In order to succeed in business, you must have an optimistic attitude about your business—regardless of economic conditions and the attitudes of those around you.
Some days it may be hard to get out of bed, but let your optimism kick in and you can make things happen that will be good for you and good for your business.
Optimism by itself cannot guarantee success, but it sure helps. In fact, economists and corporate entities actually track small business optimism to learn the direction of small business optimism and determine the strength or weakness of the business climate at any given time.
Just last month, two major organizations found their data at odds. The National Federation of Independent Business (NFIB) found that their Small Business Optimism Index was falling. At the same time, the American Express OPEN Small Business Monitor (AMEX) findings indicated an increase in optimism among small business owners.

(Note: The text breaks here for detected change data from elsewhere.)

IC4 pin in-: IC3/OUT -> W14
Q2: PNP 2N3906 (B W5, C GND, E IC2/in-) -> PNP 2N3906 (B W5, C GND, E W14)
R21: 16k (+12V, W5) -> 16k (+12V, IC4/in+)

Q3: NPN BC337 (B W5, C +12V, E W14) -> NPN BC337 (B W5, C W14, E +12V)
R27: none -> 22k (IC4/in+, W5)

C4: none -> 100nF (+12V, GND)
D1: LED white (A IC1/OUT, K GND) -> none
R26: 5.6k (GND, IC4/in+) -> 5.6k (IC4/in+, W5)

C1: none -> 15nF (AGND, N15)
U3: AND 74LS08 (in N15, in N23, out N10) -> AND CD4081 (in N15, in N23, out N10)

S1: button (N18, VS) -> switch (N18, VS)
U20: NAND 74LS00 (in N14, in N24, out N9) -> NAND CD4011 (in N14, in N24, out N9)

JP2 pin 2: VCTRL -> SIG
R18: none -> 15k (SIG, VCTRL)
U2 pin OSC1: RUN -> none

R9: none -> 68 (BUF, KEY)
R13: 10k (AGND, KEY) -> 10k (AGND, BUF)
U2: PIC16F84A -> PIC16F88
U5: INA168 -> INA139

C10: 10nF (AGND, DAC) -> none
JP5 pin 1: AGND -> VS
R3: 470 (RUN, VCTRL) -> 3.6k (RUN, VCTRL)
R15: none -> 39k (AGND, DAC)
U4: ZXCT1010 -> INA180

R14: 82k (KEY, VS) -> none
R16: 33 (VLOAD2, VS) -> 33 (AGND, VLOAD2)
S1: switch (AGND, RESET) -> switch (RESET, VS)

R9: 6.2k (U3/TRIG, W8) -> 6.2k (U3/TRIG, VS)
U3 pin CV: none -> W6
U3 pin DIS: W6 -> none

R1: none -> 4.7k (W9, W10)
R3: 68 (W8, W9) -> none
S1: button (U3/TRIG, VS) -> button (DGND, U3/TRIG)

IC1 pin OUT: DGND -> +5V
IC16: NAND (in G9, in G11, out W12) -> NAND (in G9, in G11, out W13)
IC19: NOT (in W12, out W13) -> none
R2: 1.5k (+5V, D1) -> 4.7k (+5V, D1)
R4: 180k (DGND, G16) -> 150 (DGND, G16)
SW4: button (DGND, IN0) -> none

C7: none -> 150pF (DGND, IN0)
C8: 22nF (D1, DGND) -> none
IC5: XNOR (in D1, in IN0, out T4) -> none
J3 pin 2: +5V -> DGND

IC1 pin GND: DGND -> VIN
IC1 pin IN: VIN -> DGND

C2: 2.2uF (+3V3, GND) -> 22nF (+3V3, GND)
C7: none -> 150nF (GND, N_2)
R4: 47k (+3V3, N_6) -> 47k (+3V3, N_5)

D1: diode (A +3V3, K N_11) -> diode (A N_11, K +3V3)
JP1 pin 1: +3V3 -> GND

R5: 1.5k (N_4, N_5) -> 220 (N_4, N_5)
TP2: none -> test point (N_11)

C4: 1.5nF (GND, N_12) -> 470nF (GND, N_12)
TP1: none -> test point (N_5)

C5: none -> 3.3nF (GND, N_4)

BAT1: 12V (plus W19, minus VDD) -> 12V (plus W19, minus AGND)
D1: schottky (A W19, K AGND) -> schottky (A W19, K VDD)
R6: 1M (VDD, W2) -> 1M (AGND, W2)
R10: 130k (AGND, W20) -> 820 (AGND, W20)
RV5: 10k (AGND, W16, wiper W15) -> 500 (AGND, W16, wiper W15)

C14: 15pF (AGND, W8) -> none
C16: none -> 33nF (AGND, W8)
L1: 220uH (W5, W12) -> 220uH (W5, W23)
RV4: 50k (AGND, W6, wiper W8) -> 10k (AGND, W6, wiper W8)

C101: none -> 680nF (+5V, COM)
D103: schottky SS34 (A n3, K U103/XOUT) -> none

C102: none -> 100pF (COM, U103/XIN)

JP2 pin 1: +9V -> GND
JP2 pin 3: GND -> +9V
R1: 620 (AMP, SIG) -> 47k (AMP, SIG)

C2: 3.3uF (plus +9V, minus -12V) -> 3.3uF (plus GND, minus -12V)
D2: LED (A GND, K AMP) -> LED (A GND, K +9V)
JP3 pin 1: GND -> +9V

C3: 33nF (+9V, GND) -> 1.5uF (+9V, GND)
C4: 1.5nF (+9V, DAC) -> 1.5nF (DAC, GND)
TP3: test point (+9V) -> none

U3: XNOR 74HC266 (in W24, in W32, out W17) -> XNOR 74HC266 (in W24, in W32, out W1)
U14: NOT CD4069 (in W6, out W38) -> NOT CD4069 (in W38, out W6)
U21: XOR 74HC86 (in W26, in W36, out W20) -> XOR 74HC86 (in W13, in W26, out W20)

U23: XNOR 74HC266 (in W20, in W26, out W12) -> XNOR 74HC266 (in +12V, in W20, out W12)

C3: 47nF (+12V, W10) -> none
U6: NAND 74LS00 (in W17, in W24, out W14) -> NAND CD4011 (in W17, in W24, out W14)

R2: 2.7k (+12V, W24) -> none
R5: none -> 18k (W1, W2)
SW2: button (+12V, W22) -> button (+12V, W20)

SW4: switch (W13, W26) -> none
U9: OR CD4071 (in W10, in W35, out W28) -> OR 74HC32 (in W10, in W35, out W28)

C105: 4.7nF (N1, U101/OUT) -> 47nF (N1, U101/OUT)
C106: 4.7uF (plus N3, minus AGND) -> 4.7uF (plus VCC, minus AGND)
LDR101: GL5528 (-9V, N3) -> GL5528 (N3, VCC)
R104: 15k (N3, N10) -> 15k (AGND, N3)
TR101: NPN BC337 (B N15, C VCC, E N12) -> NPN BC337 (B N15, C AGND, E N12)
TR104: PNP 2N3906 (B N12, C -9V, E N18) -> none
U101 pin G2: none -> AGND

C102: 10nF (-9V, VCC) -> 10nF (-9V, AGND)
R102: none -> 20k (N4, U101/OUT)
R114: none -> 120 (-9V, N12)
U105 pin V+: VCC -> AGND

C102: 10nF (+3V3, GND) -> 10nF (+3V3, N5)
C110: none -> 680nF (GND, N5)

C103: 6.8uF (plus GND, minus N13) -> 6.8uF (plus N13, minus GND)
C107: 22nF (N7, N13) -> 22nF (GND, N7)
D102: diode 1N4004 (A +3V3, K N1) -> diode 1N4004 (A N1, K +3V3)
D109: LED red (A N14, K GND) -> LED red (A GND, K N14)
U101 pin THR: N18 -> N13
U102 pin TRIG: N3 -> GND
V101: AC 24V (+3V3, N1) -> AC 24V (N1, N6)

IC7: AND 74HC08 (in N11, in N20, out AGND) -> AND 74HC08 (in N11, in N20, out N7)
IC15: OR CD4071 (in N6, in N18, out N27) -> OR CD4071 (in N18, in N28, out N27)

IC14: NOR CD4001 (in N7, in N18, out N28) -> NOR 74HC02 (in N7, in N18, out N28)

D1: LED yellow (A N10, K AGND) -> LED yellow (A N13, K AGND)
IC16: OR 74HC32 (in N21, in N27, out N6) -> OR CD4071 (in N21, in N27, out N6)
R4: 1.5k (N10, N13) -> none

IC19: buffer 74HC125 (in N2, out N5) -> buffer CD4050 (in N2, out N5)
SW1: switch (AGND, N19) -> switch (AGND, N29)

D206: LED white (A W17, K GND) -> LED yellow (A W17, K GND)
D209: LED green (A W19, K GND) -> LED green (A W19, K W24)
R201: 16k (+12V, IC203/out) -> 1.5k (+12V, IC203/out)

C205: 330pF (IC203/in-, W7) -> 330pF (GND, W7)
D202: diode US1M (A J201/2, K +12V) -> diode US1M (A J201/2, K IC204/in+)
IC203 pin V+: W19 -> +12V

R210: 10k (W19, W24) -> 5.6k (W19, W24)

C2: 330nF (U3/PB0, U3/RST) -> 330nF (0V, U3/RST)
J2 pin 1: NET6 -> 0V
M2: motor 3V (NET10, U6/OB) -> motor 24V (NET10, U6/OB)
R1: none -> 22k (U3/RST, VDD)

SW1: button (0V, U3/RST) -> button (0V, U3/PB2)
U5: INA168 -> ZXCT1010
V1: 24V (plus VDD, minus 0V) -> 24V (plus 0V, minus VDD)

NFIB’s news release stated “For the third consecutive month, NFIB’s Small Business Optimism Index fell. While the drop was slight…-.3 points, with the index settling at 90.9 in May—the index makes clear that optimism is moving in the wrong direction; a recession-level reading for an economy fighting its way through a recovery. A leading cause of the low reading is the stubborn problem of weak consumer spending, which is especially problematic for services, a sector dominated by small businesses.”
The American Express Monitor reports that “small business owners are shifting their focus from surviving to capitalizing on growth opportunities and they’re expecting to hire and make necessary capital investments in their firms, signaling to signs of an economic recovery.”
They go on to show that more than one-third of small business owners have plans to hire, up nine percentage points from last fall and the highest level since the fall 2008 survey. Also, they indicate that four-in-ten plan to make capital investments, 44 percent up from 38 percent last fall, and that many expect to grow (37 percent) and are willing to take a financial risk to do so (56 percent).
This is simple proof that numbers are interpreted through the eyes of those reading them. Economists differ. At the same time, those same mixed signals are similar to the reaction of business owners I have encountered lately around the Charlotte region. Some businesses are up; some are down; many are holding near the same.
An abundance of optimism from many business owners creates a rising tide of business activity that lifts all our boats. More than likely, individual business owners need to be taking actions to diversify, add new products or services, seek new lines of revenue and find ways to grow.
Nearly everyone has cut expenses as much as they can and they are less likely to spend until their confidence grows and they can be confident they will see a return on their investments. They have de-leveraged substantially.
Pessimism is the other side of the spectrum. Some say pessimism is simply being realistic and if your reality includes slow collections, slow sales, customer bankruptcies, rising prices, and many other obstacles, then you have reasons to be pessimistic.
I had to laugh recently when someone described the difference between business people who are optimistic as entrepreneurs and those who are pessimistic as “manure-preneurs”! Which description applies to you? Our recovery does not work unless or until momentum builds from all the entrepreneurs who find ways to grow, build wealth and create jobs.
So, the optimism index is important to our economic future. It is an indicator of our collective economic direction. The good news is that the indices are mixed. They are not collectively falling. At the same time, they are not collectively rising. Nearly everyone predicted a long, slow recovery. It has been exactly that. It is a slog…a slow and long recovery.
Keep your personal optimism index high so that you can be even more successful, and, in turn, we will all be more successful.